Skid63. That's a horse of a different color. You have some good background and know gears, bearing, races, shims and preloads. I feel better.
For everyone less informed, this is brief and allows for existing mechanical skill and knowledge to know what I am talking about.
You will need to secure the carrier in a stout vice or holding fixture.
The carrier that holds the ring gear is spaced with shims on either side of the carrier. Once the bearing caps are removed, us a pry bar to persuade the carrier out of the housing. It has a preload and won't come out easily. Keep the shims in the same location for a good starting point. Once the carrier is out remove the yoke and drive the pinion gear to the interior of the case to remove it from the front/outer bearing. There is also a shim under the inner bearing on the pinion gear. Be careful not to damage or lose it when removing the bearing. If you are using the same ring and pinion use the same shims in the same locations as a starting point.

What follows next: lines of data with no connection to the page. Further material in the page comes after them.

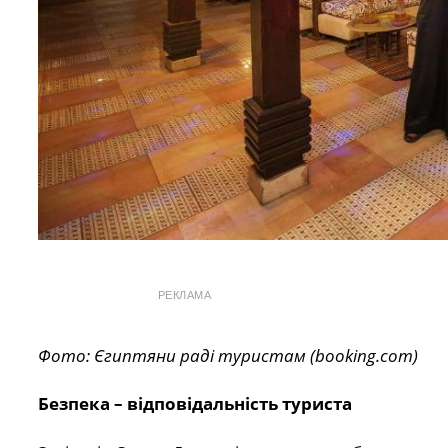
РЕКЛАМА
Фото: Єгиптяни раді туристам (booking.com)
Безпека – відповідальність туриста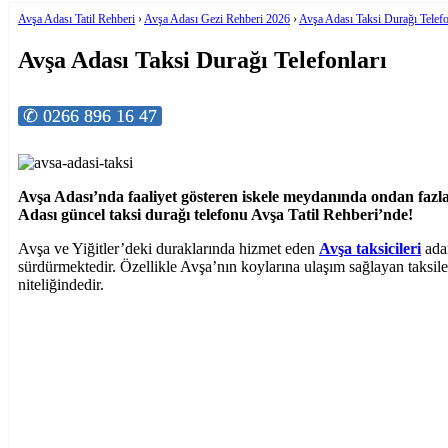
Avşa Adası Tatil Rehberi
›
Avşa Adası Gezi Rehberi 2026
›
Avşa Adası Taksi Durağı Telefo
Avşa Adası Taksi Durağı Telefonları
✆ 0266 896 16 47
Avşa Adası’nda faaliyet gösteren iskele meydanında ondan fazla 
Adası güncel taksi durağı telefonu Avşa Tatil Rehberi’nde!
Avşa ve Yiğitler’deki duraklarında hizmet eden
Avşa taksicileri
adan
sürdürmektedir. Özellikle Avşa’nın koylarına ulaşım sağlayan taksiler
niteliğindedir.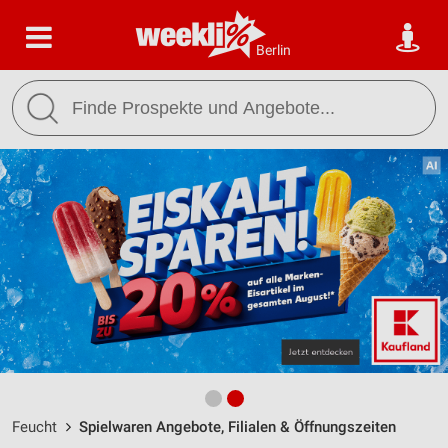
Berlin
Feucht
Spielwaren Angebote, Filialen & Öffnungszeiten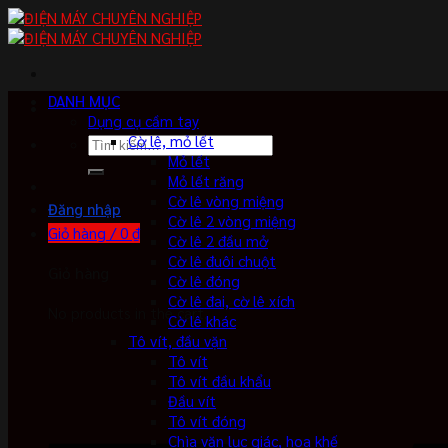
Skip
to
content
DANH MỤC
Dụng cụ cầm tay
Cờ lê, mỏ lết
Tìm
Mỏ lết
kiếm:
Mỏ lết răng
Cờ lê vòng miệng
Đăng nhập
Cờ lê 2 vòng miệng
Giỏ hàng /
0
₫
Cờ lê 2 đầu mở
Cờ lê đuôi chuột
Giỏ hàng
Cờ lê đóng
Cờ lê đai, cờ lê xích
No products in the cart.
Cờ lê khác
Tô vít, đầu vặn
Tô vít
Tô vít đầu khẩu
Đầu vít
Tô vít đóng
Chìa vặn lục giác, hoa khế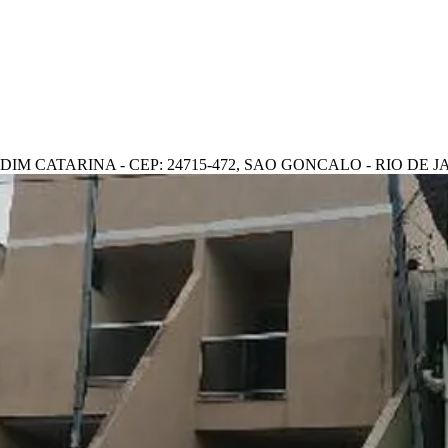
IM CATARINA - CEP: 24715-472, SAO GONCALO - RIO DE 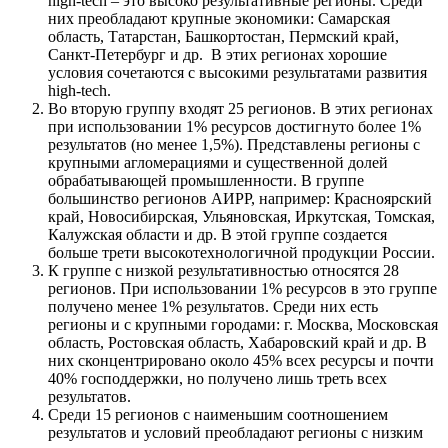
high-tech – это высоко результативные регионы. Среди
них преобладают крупные экономики: Самарская
область, Татарстан, Башкортостан, Пермский край,
Санкт-Петербург и др. В этих регионах хорошие
условия сочетаются с высокими результатами развития
high-tech.
Во вторую группу входят 25 регионов. В этих регионах
при использовании 1% ресурсов достигнуто более 1%
результатов (но менее 1,5%). Представлены регионы с
крупными агломерациями и существенной долей
обрабатывающей промышленности. В группе
большинство регионов АИРР, например: Красноярский
край, Новосибирская, Ульяновская, Иркутская, Томская,
Калужская области и др. В этой группе создается
больше трети высокотехнологичной продукции России.
К группе с низкой результативностью относятся 28
регионов. При использовании 1% ресурсов в это группе
получено менее 1% результатов. Среди них есть
регионы и с крупными городами: г. Москва, Московская
область, Ростовская область, Хабаровский край и др. В
них сконцентрировано около 45% всех ресурсы и почти
40% господдержки, но получено лишь треть всех
результатов.
Среди 15 регионов с наименьшим соотношением
результатов и условий преобладают регионы с низким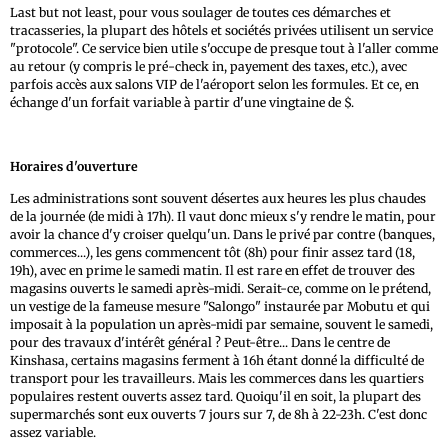
Last but not least, pour vous soulager de toutes ces démarches et
tracasseries, la plupart des hôtels et sociétés privées utilisent un service
"protocole". Ce service bien utile s'occupe de presque tout à l'aller comme
au retour (y compris le pré-check in, payement des taxes, etc.), avec
parfois accès aux salons VIP de l'aéroport selon les formules. Et ce, en
échange d'un forfait variable à partir d'une vingtaine de $.
Horaires d'ouverture
Les administrations sont souvent désertes aux heures les plus chaudes
de la journée (de midi à 17h). Il vaut donc mieux s'y rendre le matin, pour
avoir la chance d'y croiser quelqu'un. Dans le privé par contre (banques,
commerces...), les gens commencent tôt (8h) pour finir assez tard (18,
19h), avec en prime le samedi matin. Il est rare en effet de trouver des
magasins ouverts le samedi après-midi. Serait-ce, comme on le prétend,
un vestige de la fameuse mesure "Salongo" instaurée par Mobutu et qui
imposait à la population un après-midi par semaine, souvent le samedi,
pour des travaux d'intérêt général ? Peut-être... Dans le centre de
Kinshasa, certains magasins ferment à 16h étant donné la difficulté de
transport pour les travailleurs. Mais les commerces dans les quartiers
populaires restent ouverts assez tard. Quoiqu'il en soit, la plupart des
supermarchés sont eux ouverts 7 jours sur 7, de 8h à 22-23h. C'est donc
assez variable.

If you are using new ring an pinion gears, look for marking on the pinion for a + or - and a number. This is the difference from the base setting to the pinion gear installed. This means if the pinion has a -2 it is .002 less the base spec. The shim would be .002 different than the 0 point. 0 point of pinion depth is found with special tools. But if you track the shim from the old one, you can get by. Compare you new pinion to the old pinion and adjust the shim thickness based on the numbers. If there are no numbers assume 0. I said assume because sometimes the original number was painted instead of stamped, and is gone. If old and new are both 0, or both the same, use the original shim.
When removing the old bearings from the pinion gear, you will see a sleeve between the two bearing inner races. This a preload crush sleeve, and must be replace with a new one. When installing the pinion gear nut, you will set rotational preload in inch pounds. Check the specs. This will require a holding bar or fixture to hold the yoke/pinion gear still while tightening the pinion gear nut. If you overshoot replace the crush sleeve. Backing off won't do it.
The side shims on the carrier need to be redone when replacing the ring and pinion also. Set the carrier in place without the shims. Move the carrier so the ring gear sets at 0 tolerance to the pinion gear. Add shims to the left side (ring gear side) to maintain 0 tol. Now measure the clearance on the right side. Add shims to maintain 0 with not play in the carrier side to side. Now add .008 to the right side. This sets the carrier preload and move the ring away from the pinion to create some backlash. Check the spec for total backlash. Measure it by rotating the carrier with a dial indiator on ring gear tooth.
There is a spreader that can be used to spread the housing so you can drop the shims in place. There is also a curved driver to tap them in if the spreader is not available. You can use a soft punch. Just done mushroom the shim and mess up the parallel surface or the bearing will whine and wipe out.
Now use gear marking paint or paste and rotate the ring and pinion several turns. Rotate it in the direction of forward vehicle motion. You want the pattern to be centered on the face of the tooth. Valley to top, and toe to heel.
If the pattern is off you will need to adjust the shims. The pinion shim to adjusts depth. Thicker will run it to the Valley. OR you may need to change carrier side shims to change heel toe position. Be sure to add on one side and subtract the other side to maintain equal preload. There is some influence from any shim is multiple pattern direction, so it may not be simple, but not that bad either. Don't worry about coast side pattern until the drive side is correct. Then the coast side will be good or something is misaligned or bend.
With your knowledge I would recomment a tape from Richmond Gear. It shows ring and pinion install and set up. They used to and may still supply it with new gear sets. Good but not for rookies. It's too brief. There are also some decent books from Summit and Jegs.
I'm fairly sure you have or can get you hands on micrometers, feeler gauges, beam type inch pound torque wrench, foot pound torque wrench, gear mark compound, prybars, and holders to hang on to the pinion. With out the pinion depth measurement tools you may go through a few crush sleeves, but hopefully not more than one or two. You will need to know where you can locate the shims, if needed. It's not likely you will find a pinion depth gauge or case spreader, but you can still do the job.